▸ **Task to carry out**
Up to and including the line with "猫友直接说这款蒙牛俄式奶纯冰淇淋，有好价！", restate every line of the records below word for word, from the first line on, leaving out the pictures.

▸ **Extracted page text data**
= Beginning of Section =

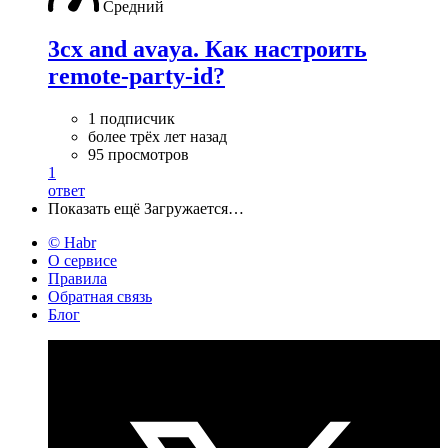
Средний
3cx and avaya. Как настроить
remote-party-id?
1 подписчик
более трёх лет назад
95 просмотров
1
ответ
Показать ещё
Загружается…
© Habr
О сервисе
Правила
Обратная связь
Блог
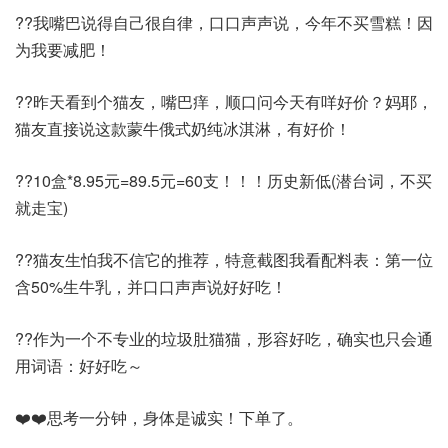
??我嘴巴说得自己很自律，口口声声说，今年不买雪糕！因
为我要减肥！
??昨天看到个猫友，嘴巴痒，顺口问今天有咩好价？妈耶，
猫友直接说这款蒙牛俄式奶纯冰淇淋，有好价！
??10盒*8.95元=89.5元=60支！！！历史新低(潜台词，不买
就走宝)
??猫友生怕我不信它的推荐，特意截图我看配料表：第一位
含50%生牛乳，并口口声声说好好吃！
??作为一个不专业的垃圾肚猫猫，形容好吃，确实也只会通
用词语：好好吃～
❤️❤️思考一分钟，身体是诚实！下单了。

= End of Section =

▸ **Solution**
Средний
3cx and avaya. Как настроить
remote-party-id?
1 подписчик
более трёх лет назад
95 просмотров
1
ответ
Показать ещё
Загружается…
© Habr
О сервисе
Правила
Обратная связь
Блог
??我嘴巴说得自己很自律，口口声声说，今年不买雪糕！因
为我要减肥！
??昨天看到个猫友，嘴巴痒，顺口问今天有咩好价？妈耶，
猫友直接说这款蒙牛俄式奶纯冰淇淋，有好价！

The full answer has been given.